It is no secret that trading gold and gold miners exchange traded funds from the long side this year has been a perilous endeavor.

Making matters worse is recent price action for the major gold miners ETFs is giving investors little reason to believe 2015 will be much better than 2014 for the beleaguered group. Over the past month, the Market Vectors Gold Miners ETF (NYSEArca: GDX) has lost about 9%, less than half the loss incurred by the Market Vectors Junior Gold Miners ETF (NYSEArca: GDXJ) over the same period.

A technical look at the NYSE Arca Gold Bugs Index (HUI), which is not the index tracked by GDX or GDXJ, shows there could be reason for optimism with the downtrodden miners heading into 2015.

“When we look back on 2014, one thing is clear, it wasn’t a good year to ;Buy & Hold; the Gold Bugs Index,” notes Chris Kimble of Kimble Charting Solutions.

The Gold Bugs Index, which like GDX, includes significant weights to big-name miners such as Barrick Gold (NYSE: ABX) and Goldcorp (NYSE: GG), also includes companies that do not hedge future production beyond 1.5 years.

Miners hedge production to lock in current prices for future output and the lack of recent hedging could be a sign that the companies extracting gold from the earth do not expect the yellow metal to fall much further. However, miners are still not actively hedging future production in what a may be a sign that they do not expect bullion prices to fall much further. [Gold Miners ETFs Look for Good Cheer]

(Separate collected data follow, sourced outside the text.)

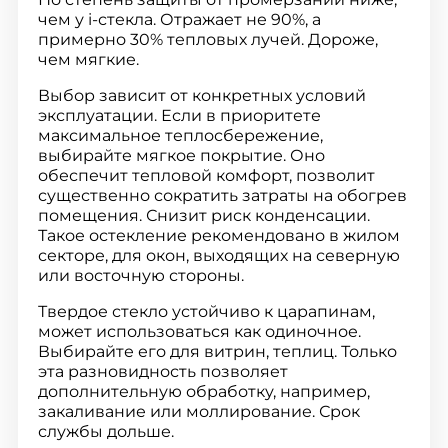
чем у i-стекла. Отражает не 90%, а
примерно 30% тепловых лучей. Дороже,
чем мягкие.
Выбор зависит от конкретных условий
эксплуатации. Если в приоритете
максимальное теплосбережение,
выбирайте мягкое покрытие. Оно
обеспечит тепловой комфорт, позволит
существенно сократить затраты на обогрев
помещения. Снизит риск конденсации.
Такое остекление рекомендовано в жилом
секторе, для окон, выходящих на северную
или восточную стороны.
Твердое стекло устойчиво к царапинам,
может использоваться как одиночное.
Выбирайте его для витрин, теплиц. Только
эта разновидность позволяет
дополнительную обработку, например,
закаливание или моллирование. Срок
службы дольше.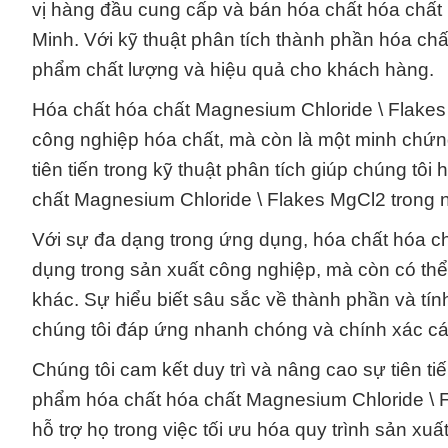
vị hàng đầu cung cấp và bán hóa chất hóa chất
Minh. Với kỹ thuật phân tích thành phần hóa c
phẩm chất lượng và hiệu quả cho khách hàng.
Hóa chất hóa chất Magnesium Chloride \ Flakes
công nghiệp hóa chất, mà còn là một minh chứn
tiên tiến trong kỹ thuật phân tích giúp chúng tô
chất Magnesium Chloride \ Flakes MgCl2 trong n
Với sự đa dạng trong ứng dụng, hóa chất hóa c
dụng trong sản xuất công nghiệp, mà còn có thể
khác. Sự hiểu biết sâu sắc về thành phần và tí
chúng tôi đáp ứng nhanh chóng và chính xác c
Chúng tôi cam kết duy trì và nâng cao sự tiên t
phẩm hóa chất hóa chất Magnesium Chloride \ F
hỗ trợ họ trong việc tối ưu hóa quy trình sản xu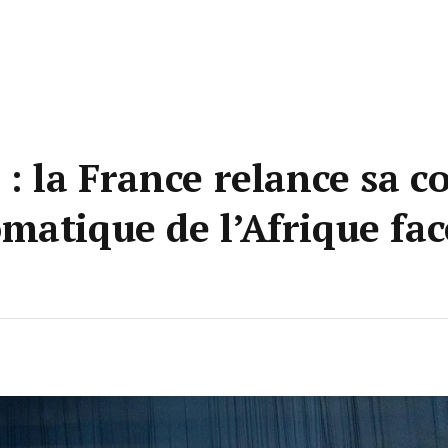
: la France relance sa 
matique de l’Afrique fac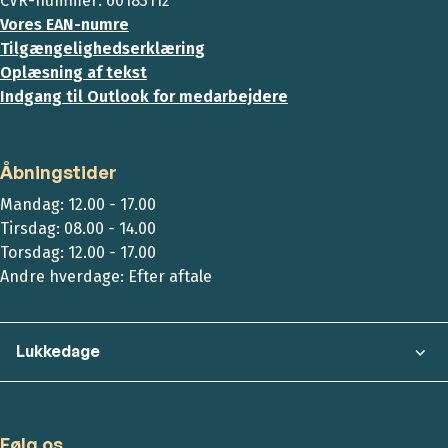
CVR-nummer: 60183112
Vores EAN-numre
Tilgængelighedserklæring
Oplæsning af tekst
Indgang til Outlook for medarbejdere
Åbningstider
Mandag: 12.00 - 17.00
Tirsdag: 08.00 - 14.00
Torsdag: 12.00 - 17.00
Andre hverdage: Efter aftale
Lukkedage
Følg os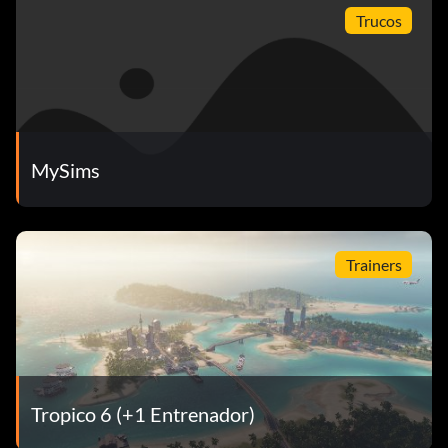
Trucos
MySims
Trainers
Tropico 6 (+1 Entrenador)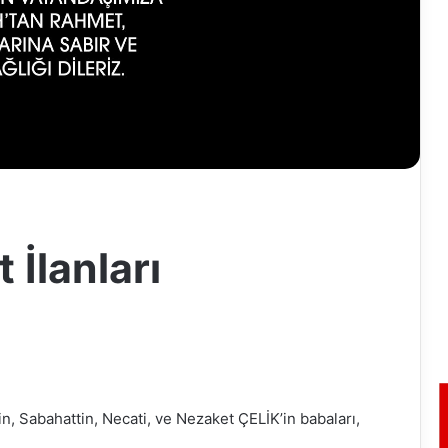
 İlanları
in, Sabahattin, Necati, ve Nezaket ÇELİK’in babaları,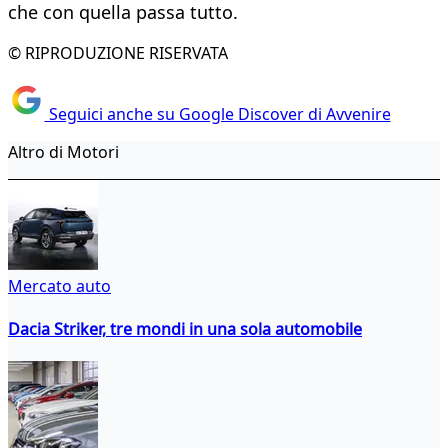
che con quella passa tutto.
© RIPRODUZIONE RISERVATA
Seguici anche su Google Discover di Avvenire
Altro di Motori
Mercato auto
Dacia Striker, tre mondi in una sola automobile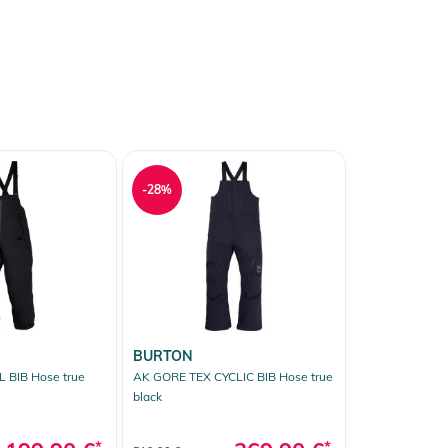
-28%
BURTON
 BIB Hose true
AK GORE TEX CYCLIC BIB Hose true
black
*
*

“The multi-year decline has taken the Gold Bugs index down to the bottom of its falling channel where it touched this line last month. As it was touching the bottom of the falling channel, it also hit a key price line that was important resistance in 2002 & 2003 and was support at the financial crisis lows in 2009,” said Kimble.

While low oil prices have been blamed for eroding the inflation-fighting potency of gold, there is no denying that lower fuel prices help the miners. For example, Barrick would save $25 per ounce in production costs if diesel prices stay at current levels.

Investors have remained loyal to miners ETFs this year despite the disappointing price action. GDXJ has added over $1.1 billion in new assets while the Sprott Gold Miners ETF (NYSEArca: SGDM) recently topped $100 million in assets under management after coming to market in July. [Sprott Miners ETF Tops $100M in AUM]

SGDM tracks the Sprott Zacks Gold Miners Index, which seeks to emphasize gold stocks with the highest quarterly revenue growth measured on a year-over-year basis and stronger relative balance sheets as measured by long-term debt to equity,” according to Sprott.